[Human pose keypoint data]

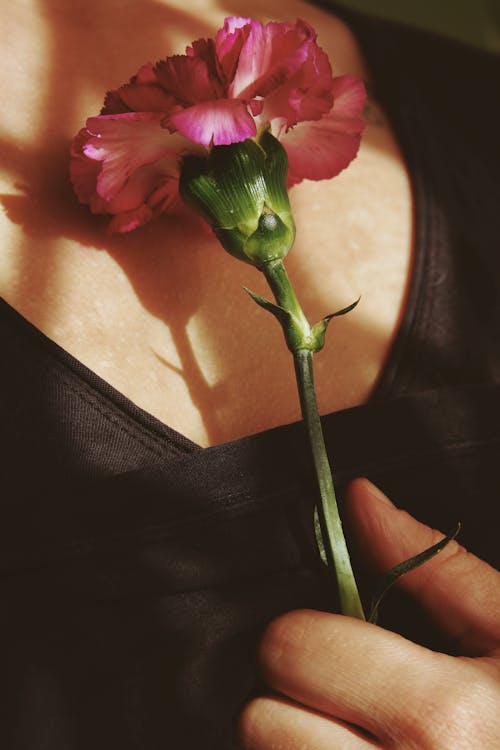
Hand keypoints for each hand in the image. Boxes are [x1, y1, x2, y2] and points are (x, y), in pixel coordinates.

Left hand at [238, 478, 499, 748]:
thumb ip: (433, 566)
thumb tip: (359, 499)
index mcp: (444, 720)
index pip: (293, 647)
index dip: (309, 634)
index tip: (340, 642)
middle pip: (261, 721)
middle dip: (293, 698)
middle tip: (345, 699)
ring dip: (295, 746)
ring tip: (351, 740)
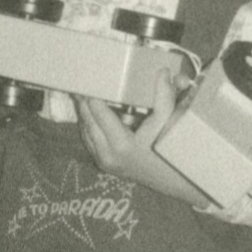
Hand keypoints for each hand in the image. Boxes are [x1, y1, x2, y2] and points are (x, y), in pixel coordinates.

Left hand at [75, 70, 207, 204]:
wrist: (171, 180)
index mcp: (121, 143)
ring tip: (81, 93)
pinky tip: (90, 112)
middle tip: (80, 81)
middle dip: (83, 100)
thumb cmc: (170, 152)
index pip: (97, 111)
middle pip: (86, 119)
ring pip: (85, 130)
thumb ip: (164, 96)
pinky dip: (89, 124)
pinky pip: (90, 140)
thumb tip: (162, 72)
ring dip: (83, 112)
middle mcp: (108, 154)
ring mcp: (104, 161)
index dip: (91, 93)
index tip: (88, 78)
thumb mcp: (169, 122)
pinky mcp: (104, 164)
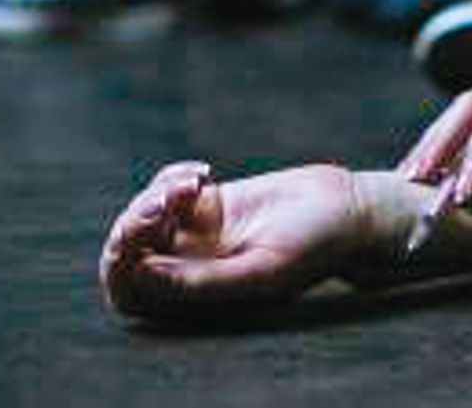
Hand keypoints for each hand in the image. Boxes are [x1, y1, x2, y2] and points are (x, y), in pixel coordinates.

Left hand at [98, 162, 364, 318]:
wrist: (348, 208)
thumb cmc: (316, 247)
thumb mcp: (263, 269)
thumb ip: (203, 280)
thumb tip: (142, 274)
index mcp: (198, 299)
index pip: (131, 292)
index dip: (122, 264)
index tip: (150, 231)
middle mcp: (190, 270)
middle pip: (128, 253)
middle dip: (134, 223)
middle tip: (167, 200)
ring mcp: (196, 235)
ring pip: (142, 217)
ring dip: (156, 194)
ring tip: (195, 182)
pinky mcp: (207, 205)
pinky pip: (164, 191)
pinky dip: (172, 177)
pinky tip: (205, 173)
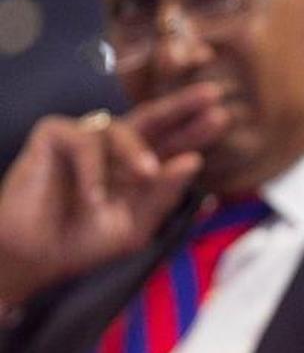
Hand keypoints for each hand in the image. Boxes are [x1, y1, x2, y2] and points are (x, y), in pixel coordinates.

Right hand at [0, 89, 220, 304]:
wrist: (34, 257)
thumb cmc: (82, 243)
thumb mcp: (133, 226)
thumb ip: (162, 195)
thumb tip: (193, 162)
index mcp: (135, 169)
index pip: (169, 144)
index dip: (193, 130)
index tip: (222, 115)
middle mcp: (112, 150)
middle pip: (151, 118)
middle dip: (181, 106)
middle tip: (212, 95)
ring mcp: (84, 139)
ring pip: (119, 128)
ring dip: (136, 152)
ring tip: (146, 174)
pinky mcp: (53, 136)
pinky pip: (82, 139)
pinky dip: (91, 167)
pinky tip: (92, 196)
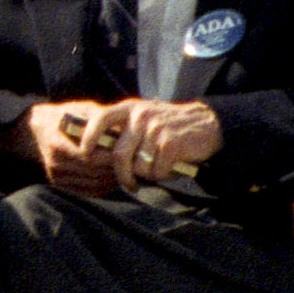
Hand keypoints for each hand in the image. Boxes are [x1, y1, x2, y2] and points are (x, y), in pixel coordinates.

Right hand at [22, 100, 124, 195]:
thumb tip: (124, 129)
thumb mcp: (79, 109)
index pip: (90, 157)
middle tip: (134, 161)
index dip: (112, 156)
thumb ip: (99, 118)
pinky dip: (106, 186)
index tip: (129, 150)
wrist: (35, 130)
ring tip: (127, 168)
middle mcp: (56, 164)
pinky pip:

---

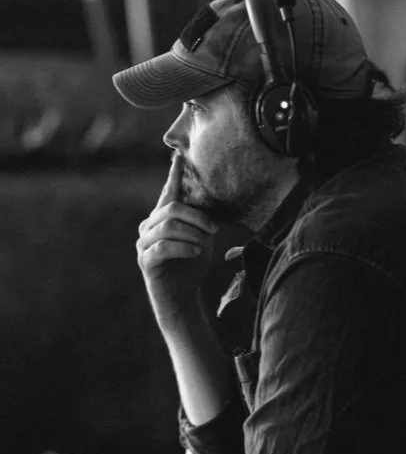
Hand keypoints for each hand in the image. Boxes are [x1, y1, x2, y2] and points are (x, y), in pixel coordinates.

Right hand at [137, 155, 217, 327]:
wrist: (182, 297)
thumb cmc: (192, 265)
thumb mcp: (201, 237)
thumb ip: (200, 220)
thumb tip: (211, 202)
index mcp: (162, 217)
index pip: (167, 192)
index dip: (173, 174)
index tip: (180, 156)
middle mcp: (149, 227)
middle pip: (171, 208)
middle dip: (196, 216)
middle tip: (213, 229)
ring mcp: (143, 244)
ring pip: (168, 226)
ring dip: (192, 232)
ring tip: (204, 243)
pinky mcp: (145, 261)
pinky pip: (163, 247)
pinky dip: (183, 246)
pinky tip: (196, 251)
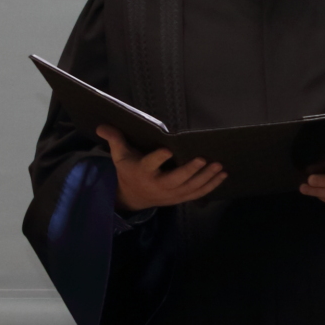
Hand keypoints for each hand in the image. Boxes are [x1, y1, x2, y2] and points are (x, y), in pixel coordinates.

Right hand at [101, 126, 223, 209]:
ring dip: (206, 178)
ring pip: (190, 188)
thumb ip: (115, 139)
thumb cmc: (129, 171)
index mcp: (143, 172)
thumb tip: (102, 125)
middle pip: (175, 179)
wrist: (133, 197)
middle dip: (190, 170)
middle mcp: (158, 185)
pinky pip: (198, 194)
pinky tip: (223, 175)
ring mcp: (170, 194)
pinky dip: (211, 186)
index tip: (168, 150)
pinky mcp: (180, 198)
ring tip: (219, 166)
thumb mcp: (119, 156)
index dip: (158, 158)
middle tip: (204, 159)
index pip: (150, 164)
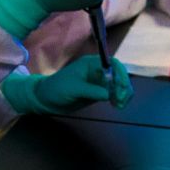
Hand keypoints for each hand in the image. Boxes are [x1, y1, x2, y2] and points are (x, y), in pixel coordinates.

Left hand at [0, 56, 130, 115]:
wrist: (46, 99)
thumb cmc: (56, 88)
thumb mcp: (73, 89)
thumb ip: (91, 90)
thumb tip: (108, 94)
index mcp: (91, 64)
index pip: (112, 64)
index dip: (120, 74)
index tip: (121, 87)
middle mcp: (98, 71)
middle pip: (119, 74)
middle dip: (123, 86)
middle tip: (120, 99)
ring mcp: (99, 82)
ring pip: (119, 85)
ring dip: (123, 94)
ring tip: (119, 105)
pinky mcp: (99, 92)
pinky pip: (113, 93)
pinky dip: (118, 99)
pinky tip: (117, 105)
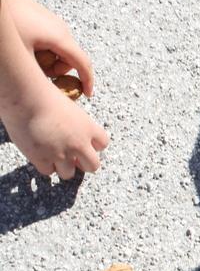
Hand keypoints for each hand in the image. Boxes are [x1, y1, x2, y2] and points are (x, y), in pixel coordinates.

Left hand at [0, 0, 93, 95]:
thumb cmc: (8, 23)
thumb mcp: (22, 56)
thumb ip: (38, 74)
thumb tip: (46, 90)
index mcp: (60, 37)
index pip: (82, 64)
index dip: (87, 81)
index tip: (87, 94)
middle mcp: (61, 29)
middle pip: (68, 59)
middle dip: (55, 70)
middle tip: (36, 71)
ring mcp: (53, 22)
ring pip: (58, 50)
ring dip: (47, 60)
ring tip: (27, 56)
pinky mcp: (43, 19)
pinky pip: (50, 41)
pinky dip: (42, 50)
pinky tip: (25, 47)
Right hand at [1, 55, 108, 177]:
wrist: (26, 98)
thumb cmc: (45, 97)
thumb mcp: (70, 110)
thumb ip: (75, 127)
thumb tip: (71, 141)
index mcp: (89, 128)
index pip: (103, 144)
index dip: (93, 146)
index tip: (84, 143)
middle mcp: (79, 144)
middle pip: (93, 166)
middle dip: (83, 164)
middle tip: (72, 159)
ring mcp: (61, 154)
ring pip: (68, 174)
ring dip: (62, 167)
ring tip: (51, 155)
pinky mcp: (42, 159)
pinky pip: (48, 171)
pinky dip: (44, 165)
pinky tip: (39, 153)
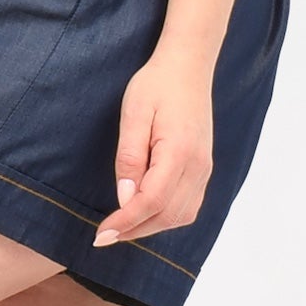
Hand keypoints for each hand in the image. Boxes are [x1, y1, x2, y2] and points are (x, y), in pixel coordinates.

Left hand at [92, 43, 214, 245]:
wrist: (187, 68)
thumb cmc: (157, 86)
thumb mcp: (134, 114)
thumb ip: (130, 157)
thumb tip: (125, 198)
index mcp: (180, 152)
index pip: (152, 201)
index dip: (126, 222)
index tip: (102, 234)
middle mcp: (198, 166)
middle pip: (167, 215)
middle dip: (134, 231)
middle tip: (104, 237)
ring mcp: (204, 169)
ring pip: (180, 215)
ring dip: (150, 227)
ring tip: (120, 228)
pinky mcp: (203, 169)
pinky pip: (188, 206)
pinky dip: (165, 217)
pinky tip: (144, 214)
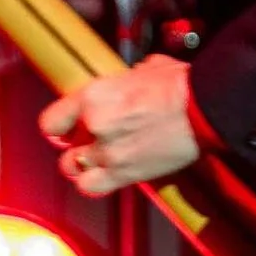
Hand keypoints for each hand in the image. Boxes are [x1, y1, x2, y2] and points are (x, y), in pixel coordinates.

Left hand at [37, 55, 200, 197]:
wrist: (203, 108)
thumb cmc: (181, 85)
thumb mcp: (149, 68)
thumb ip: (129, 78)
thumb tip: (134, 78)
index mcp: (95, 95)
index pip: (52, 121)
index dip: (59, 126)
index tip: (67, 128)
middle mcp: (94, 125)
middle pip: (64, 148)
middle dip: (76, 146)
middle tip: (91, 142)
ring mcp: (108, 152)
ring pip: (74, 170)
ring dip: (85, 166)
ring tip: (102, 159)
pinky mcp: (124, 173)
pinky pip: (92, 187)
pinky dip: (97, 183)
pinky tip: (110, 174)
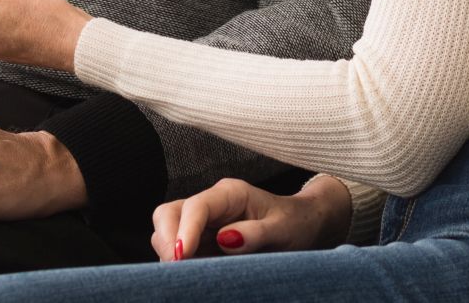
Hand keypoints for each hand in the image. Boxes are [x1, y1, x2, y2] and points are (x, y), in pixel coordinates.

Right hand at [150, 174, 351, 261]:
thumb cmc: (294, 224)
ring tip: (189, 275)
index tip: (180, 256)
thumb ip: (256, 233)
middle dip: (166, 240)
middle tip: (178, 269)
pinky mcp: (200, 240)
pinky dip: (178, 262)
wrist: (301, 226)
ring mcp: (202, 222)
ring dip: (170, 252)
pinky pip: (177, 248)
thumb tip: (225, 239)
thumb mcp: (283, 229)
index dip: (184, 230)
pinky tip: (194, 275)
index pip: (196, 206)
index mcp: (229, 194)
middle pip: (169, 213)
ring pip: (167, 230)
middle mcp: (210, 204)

---

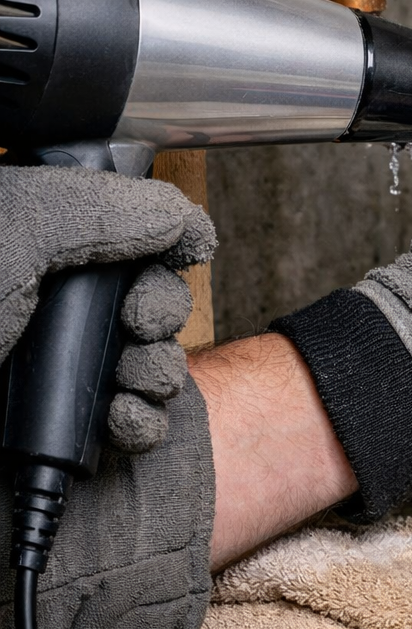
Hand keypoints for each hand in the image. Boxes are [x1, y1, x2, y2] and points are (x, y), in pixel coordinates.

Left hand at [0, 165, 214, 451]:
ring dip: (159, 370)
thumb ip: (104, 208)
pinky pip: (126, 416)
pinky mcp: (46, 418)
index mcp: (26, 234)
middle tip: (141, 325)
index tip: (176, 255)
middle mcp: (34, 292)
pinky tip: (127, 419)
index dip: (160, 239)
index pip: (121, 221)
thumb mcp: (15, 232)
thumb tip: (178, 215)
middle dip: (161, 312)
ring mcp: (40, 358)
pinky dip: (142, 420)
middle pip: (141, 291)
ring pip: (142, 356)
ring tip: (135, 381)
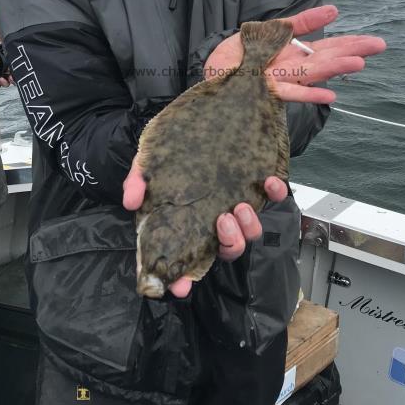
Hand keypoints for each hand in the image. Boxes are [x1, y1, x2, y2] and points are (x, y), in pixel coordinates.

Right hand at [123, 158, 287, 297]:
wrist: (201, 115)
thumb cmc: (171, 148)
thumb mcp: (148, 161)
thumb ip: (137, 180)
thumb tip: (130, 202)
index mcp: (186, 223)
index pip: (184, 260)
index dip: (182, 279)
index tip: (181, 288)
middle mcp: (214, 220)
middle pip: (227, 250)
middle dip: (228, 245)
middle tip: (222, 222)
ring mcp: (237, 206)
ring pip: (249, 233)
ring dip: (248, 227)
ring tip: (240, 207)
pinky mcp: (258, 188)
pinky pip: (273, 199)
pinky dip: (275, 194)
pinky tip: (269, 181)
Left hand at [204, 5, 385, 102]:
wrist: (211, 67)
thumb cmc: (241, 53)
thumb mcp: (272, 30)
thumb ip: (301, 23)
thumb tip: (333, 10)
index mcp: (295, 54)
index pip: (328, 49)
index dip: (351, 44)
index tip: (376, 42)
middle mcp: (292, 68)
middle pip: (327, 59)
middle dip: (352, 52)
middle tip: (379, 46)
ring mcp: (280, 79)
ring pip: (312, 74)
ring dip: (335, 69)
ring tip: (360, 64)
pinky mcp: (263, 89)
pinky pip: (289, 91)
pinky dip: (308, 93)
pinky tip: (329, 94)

WHAT IS REQUIRED:
Scan the lines above for "ring pip: (312, 74)" and for "pinky tip: (329, 94)". Repeat exactly the line holding each of them and every line in between.

RESPONSE TO THIS TASK:
ring pip: (312, 74)
ring dip: (335, 69)
ring tip: (360, 64)
pinky mcp: (263, 89)
pinky pip: (289, 91)
pinky dip: (308, 93)
pinky tip: (329, 94)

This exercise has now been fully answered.